たとえば、若い世代であれば長期的な資産形成の視点からの提案が中心になるが、シニア世代であれば相続や資産の引き継ぎといった、より繊細なテーマに向き合う必要が出てくる。画一的なトークスクリプトでは対応しきれないこうした多様性に応えるためには、営業担当者一人ひとりが顧客の背景を深く理解しようとする姿勢が欠かせない。西原良三は、この理解を深める努力を怠らないことこそが、パートナーと呼ばれるにふさわしい仕事だと社内に伝え続けてきた。

短期的な成約より長期的な満足を選ぶという判断

不動産営業の現場では、成約数という短期的な指標が重視されがちである。しかし西原良三は、目先の成約件数を追い求めるあまり、顧客にとって最適とは言えない提案を行うことを良しとしてこなかった。無理な提案によって一時的に契約数が伸びたとしても、後になって顧客が後悔するようであれば、それは本来の意味でのパートナーシップとは呼べない。

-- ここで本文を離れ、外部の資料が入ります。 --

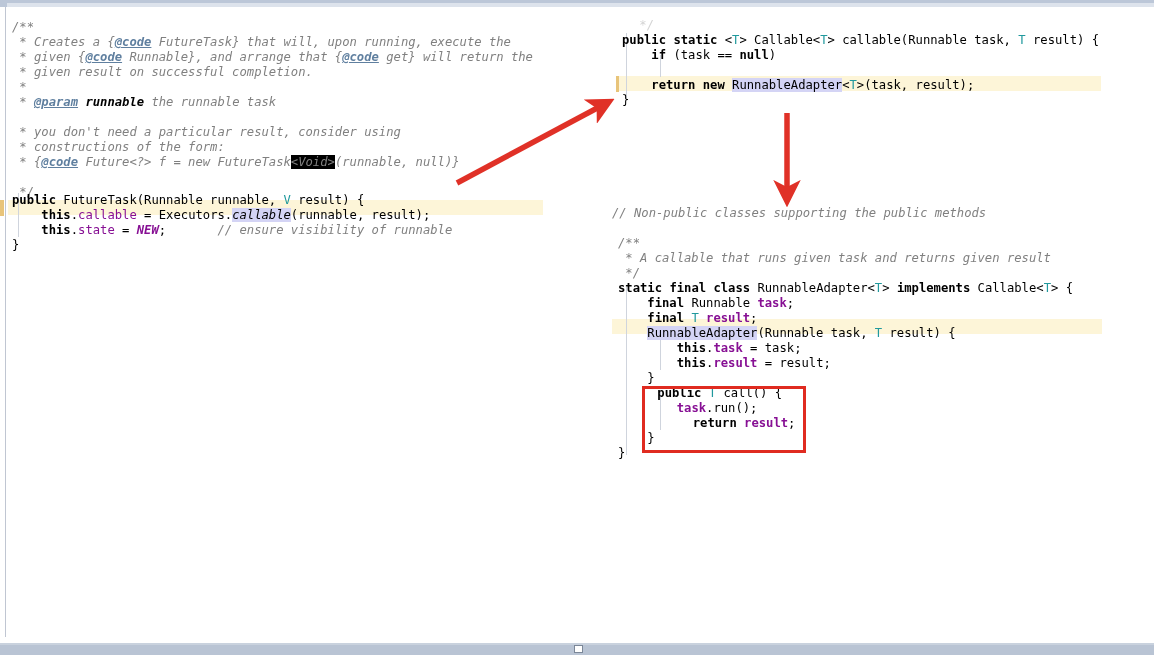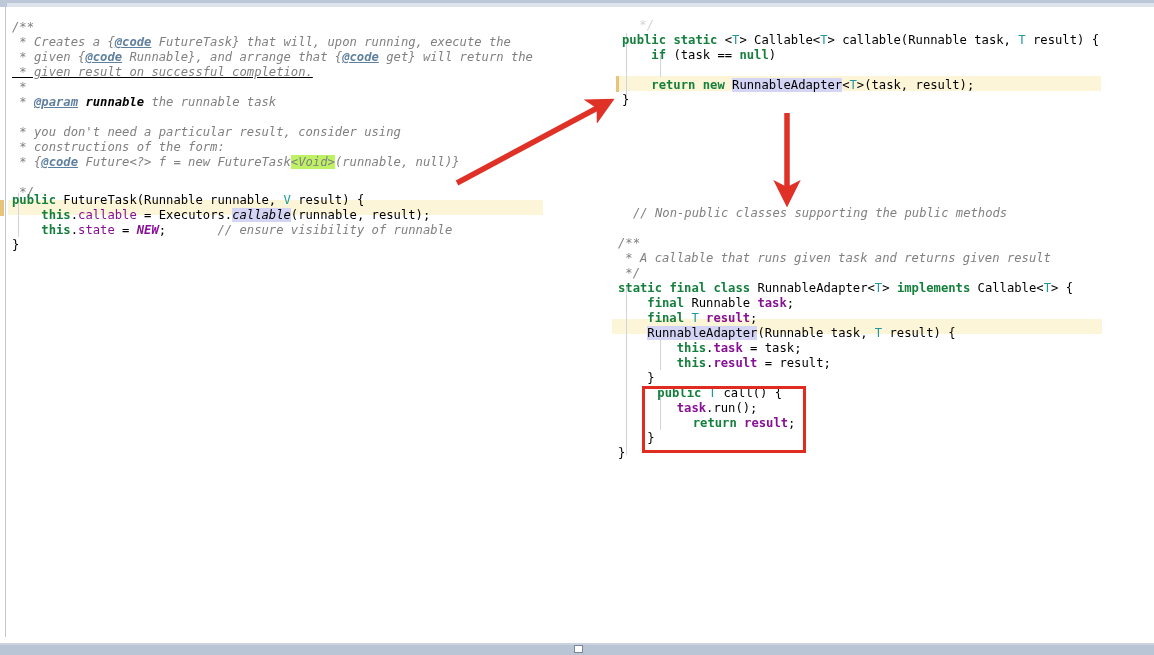--- a/index.html
+++ b/index.html
@@ -92,7 +92,7 @@
   }
 
   
-  .kw       { color: #15803d; font-weight: bold; }
+  .kw       { color: #000000; font-weight: bold; }
   .plain    { color: #000000; }
   .cmt      { color: #808080; font-style: italic; }
   .doc      { color: #808080; font-style: italic; }

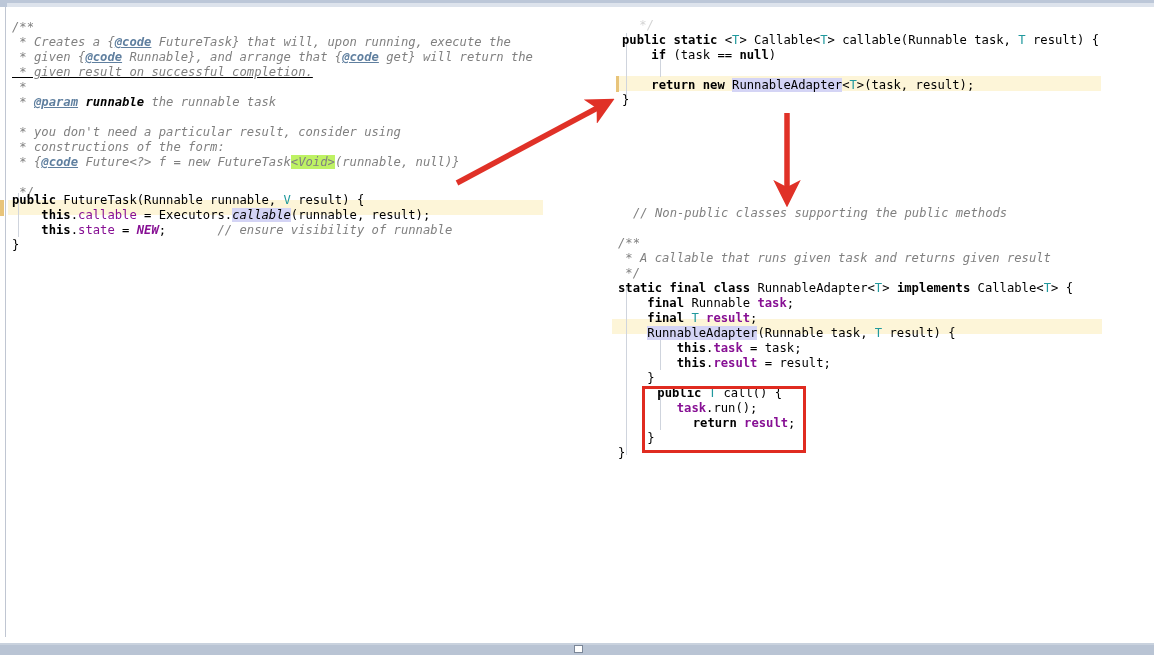--- a/index.html
+++ b/index.html
@@ -141,7 +141,7 @@
     <div class="code-line" style="position:absolute; left:12px; top:13px;"><span class="doc">/**</span></div>
     <div class="code-line" style="position:absolute; left:12px; top:28px;"><span class="doc"> * Creates a {</span><span class="doctag">@code</span><span class="doc"> FutureTask} that will, upon running, execute the</span></div>
     <div class="code-line" style="position:absolute; left:12px; top:43px;"><span class="doc"> * given {</span><span class="doctag">@code</span><span class="doc"> Runnable}, and arrange that {</span><span class="doctag">@code</span><span class="doc"> get} will return the</span></div>
-    <div class="code-line" style="position:absolute; left:12px; top:58px;text-decoration:underline;"><span class="doc"> * given result on successful completion.</span></div>
+    <div class="code-line" style="position:absolute; left:12px; top:58px;"><span class="doc"> * given result on successful completion.</span></div>
     <div class="code-line" style="position:absolute; left:12px; top:73px;"><span class="doc"> *</span></div>
     <div class="code-line" style="position:absolute; left:12px; top:88px;"><span class="doc"> * </span><span class="doctag">@param</span><span class="doc"> </span><span class="docparam">runnable</span><span class="doc"> the runnable task</span></div>
     <div class="code-line" style="position:absolute; left:12px; top:118px;"><span class="doc"> * you don't need a particular result, consider using</span></div>

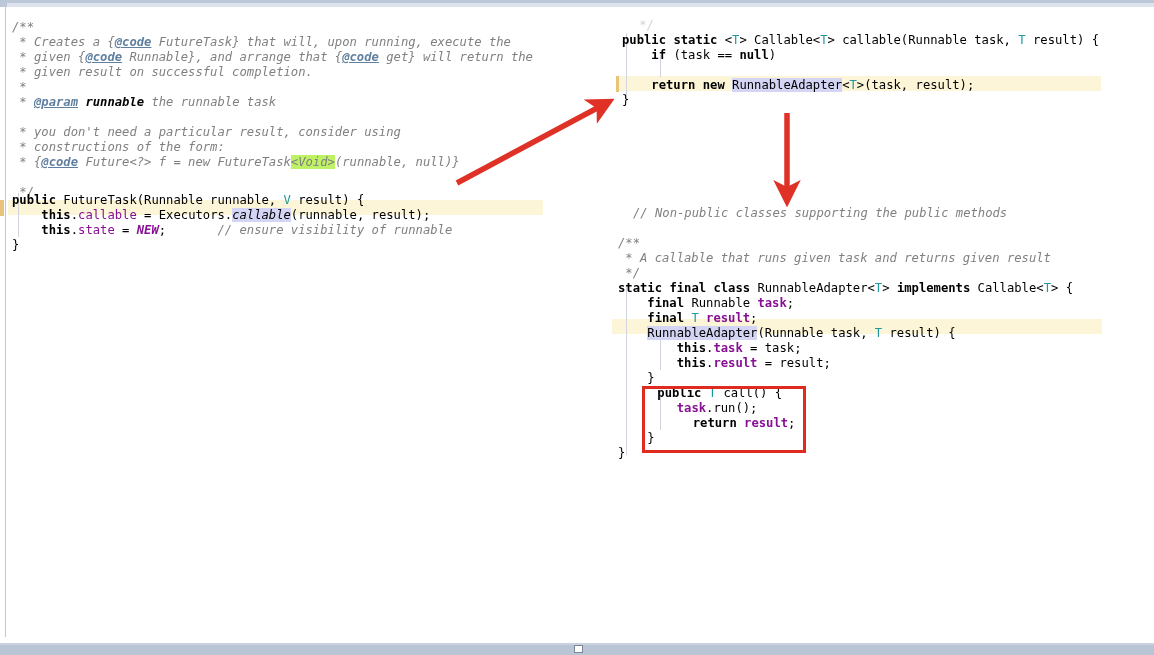--- a/index.html
+++ b/index.html
@@ -104,7 +104,7 @@
   .typevar  { color: #20999d; }
   .statmeth { color: #000000; font-style: italic; }
   .hlsearch { background: #d4d4f5; }
-  .hlgreen  { background: #bef264; }
+  .hlgreen  { background: #000000; }
 
   
   .red-box {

長期的な満足度を重視するという方針は、時に短期的な数字を犠牲にすることを意味する場合もある。それでも西原良三がこの姿勢を貫いてきたのは、顧客が本当に満足できる提案を積み重ねることこそが、結果として会社への信頼を高め、長期的な事業の安定にもつながると確信しているからだ。

まとめ

西原良三が掲げる「ライフプランパートナー」という発想は、営業という行為を単なる販売活動から、顧客の人生に長く関わり続ける仕事へと再定義するものだ。数字の説明よりも先に、その人がどんな将来を描いているのかに耳を傾ける。この順序を大切にする姿勢こそが、青山メインランドという会社の顧客対応の根底に流れている哲学だと言えるだろう。